Al oír la respuesta de Chu Chen, la chica se emocionó aún más.
—Debes de ser nuevo, ¿verdad? Yo también soy estudiante del Departamento de Música, me llamo Zhou Shishi, encantada de conocerte.
La chica se presentó y extendió su delicada mano.
—¿Oh?
Chu Chen se interesó; quería conocer mejor el Departamento de Música.
Chu Chen le estrechó la mano a Zhou Shishi, y ella le presentó con entusiasmo el Departamento de Música.
A lo lejos, un joven que pasaba por allí vio a Zhou Shishi charlando apasionadamente con Chu Chen y se quedó atónito.
¿Era posible que a la diosa de su departamento le gustara alguien?
El joven tomó una foto a escondidas y la publicó inmediatamente en las redes sociales.
Pronto, lugares como el grupo de estudiantes del Departamento de Música y los foros ¡bullían de actividad!

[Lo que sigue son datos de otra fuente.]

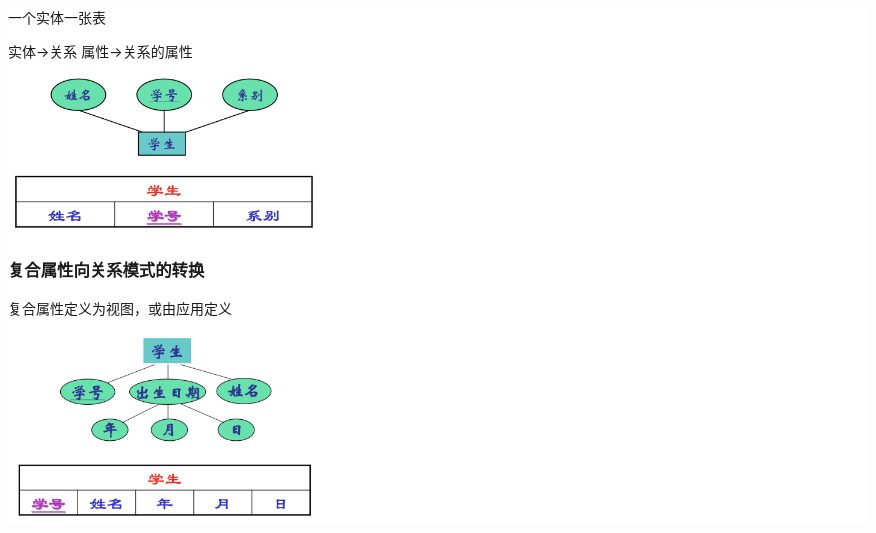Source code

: 一个实体一张表

实体→关系
属性→关系的属性

<img src="./2.ER模型.assets/CleanShot 2024-03-05 at 16.37.06@2x.png" alt="CleanShot 2024-03-05 at 16.37.06@2x" style="zoom:30%;" />

### 复合属性向关系模式的转换

复合属性定义为视图，或由应用定义

<img src="./2.ER模型.assets/CleanShot 2024-03-05 at 16.38.45@2x.png" alt="CleanShot 2024-03-05 at 16.38.45@2x" style="zoom:30%;" />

A la diosa le gustaba alguien de verdad.
¡Dios mío!
¡¿Cómo pudo pasar esto?!
Acababan de enamorarse y ya tenían el corazón roto.
Muchos admiradores de Zhou Shishi se lamentaron.
—¿Qué? ¿A Zhou Shishi le gusta alguien?
En el gimnasio, un joven alto que acababa de jugar al baloncesto oyó las palabras de su subordinado y al instante se llenó de rabia.
—Sí, Hermano Rui.
Mientras decía esto, el subordinado le entregó su teléfono.
Al ver la expresión tímida de Zhou Shishi en la foto, Yan Yingrui se enfureció aún más.
Como uno de los pocos chicos ricos y guapos más importantes del Departamento de Música, Yan Yingrui solía ser muy popular entre las chicas y nunca fracasaba en sus conquistas amorosas.
Acababa de poner sus miras en Zhou Shishi y ni siquiera había tenido tiempo de hacer un movimiento.
No, no podía dejar que esto terminara así.
¿Cómo podía renunciar a la mujer que le gustaba?
Después de salir del gimnasio, con la ayuda de su subordinado, encontró a Chu Chen, que estaba a punto de ir a comer.
—Novato, te aconsejo que te alejes de Zhou Shishi, o de lo contrario, atente a las consecuencias.
—El Departamento de Música es mi territorio.
Tras amenazar a Chu Chen un par de veces, Yan Yingrui finalmente se marchó.
Por la tarde, Zhou Shishi tenía clases, y Yan Yingrui asistió aunque no era de esa clase, todo en un esfuerzo por cortejar a Zhou Shishi.
Sentado a su lado, Yan Yingrui bombardeaba continuamente a Zhou Shishi con piropos cursis, molestándola enormemente.
Cuando llegó la hora de la clase, un rostro nuevo entró lentamente.